Payne memberi pria itu jalan keluar, dan tidak ada yang menganggapnya aneh. Mereka hanya merasa Payne memilih pria itu secara acak dari sekumpulan orang. Payne juga memanggil salah satu kepala penjaga karena akan aneh jika dia meminta seorang pemula untuk menjelaskan semua keamanan perkebunan.
Dengan begitu, sekelompok penjaga Kwo, serta kepala penjaga ke-3, meninggalkan tempat itu tanpa curiga. Dan penjaga kecil yang tertinggal merasa rencananya tertutup lapisan keringat yang tebal.
Para inspektur, agen lapangan, dan kelompok Bewoh menatap penjaga itu dengan tenang.
“Mereka sudah pergi… Apa yang ingin kau sampaikan kepada kami? Jangan khawatir. Kami tidak akan membiarkan siapa pun tahu bahwa informasi itu berasal darimu.”
Penjaga itu memasang ekspresi getir di wajahnya. Tiba-tiba ia merasa seperti tikus… seorang pengkhianat besar. Tetapi jika ia tidak mengatakan apa pun, hati nuraninya mungkin akan terus-menerus dihantui rasa bersalah seumur hidupnya.

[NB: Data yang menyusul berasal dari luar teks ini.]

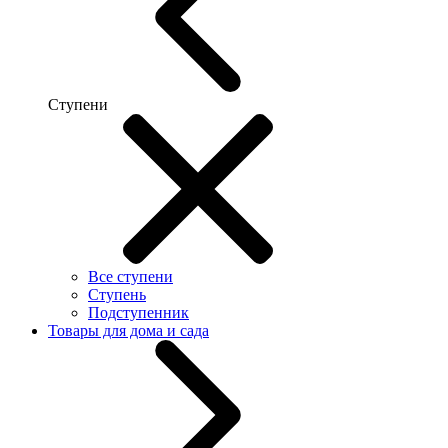
Ступени
Все ступени
Ступень
Подступенник
Товары для дома и сада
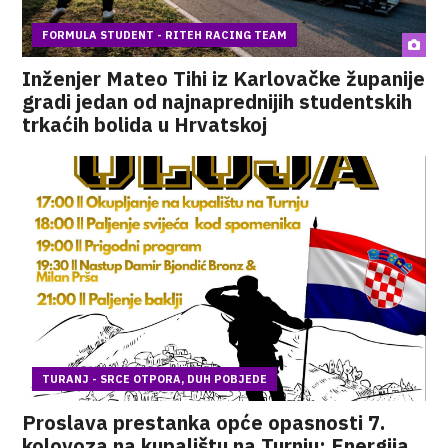
FORMULA STUDENT - RITEH RACING TEAM
Inženjer Mateo Tihi iz Karlovačke županije
gradi jedan od najnaprednijih studentskih
trkaćih bolida u Hrvatskoj
TURANJ - SRCE OTPORA, DUH POBJEDE
Proslava prestanka opće opasnosti 7.
kolovoza na kupalištu na Turnju: Energija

Dia merasa sangat gelisah tentang masalah ini. Dan sekarang, dia akhirnya bisa mengakhiri masa-masa sulitnya tidak tidur yang panjang.
“Ini tentang… Ini tentang Pelindung Kepala kita.”
Siapa?
Pikiran semua orang berputar, dengan cepat menebak siapa kepala penjaga perkebunan itu dari informasi yang mereka baca.
“Botan Riverre…” Bewoh menyatakan dengan tenang sebelum otak semua orang bereaksi.
Mereka memandang Bewoh dengan rasa ingin tahu.
“Bagaimana kamu mengenalnya?”
“Tahu.”
Bewoh terkekeh. Itu dulunya bos pertamanya di kediaman Tian.
Dia dulunya adalah bos besar yang menjalankan keamanan Tian. Jadi bagaimana mungkin dia tidak mengenalnya?
Aneh…
Berbagai macam emosi terpancar dari mata Bewoh dalam waktu kurang dari satu detik.
Sebagai Kepala Penjaga, Botan yang dikenalnya selalu ingin menepis keberadaan dan otoritasnya di mana pun dia bekerja.
Aneh rasanya mengatakan bahwa seharusnya mereka berbicara dengannya atau setidaknya bertemu dengannya sejak mereka datang.
Berkasnya menunjukkan bahwa dia masih dalam masa kerja. Jadi mengapa dia tidak ada di sini?
“Begini, Pak… Kepala penjaga kita… Kepala penjaga kita tiba-tiba menjadi aneh.”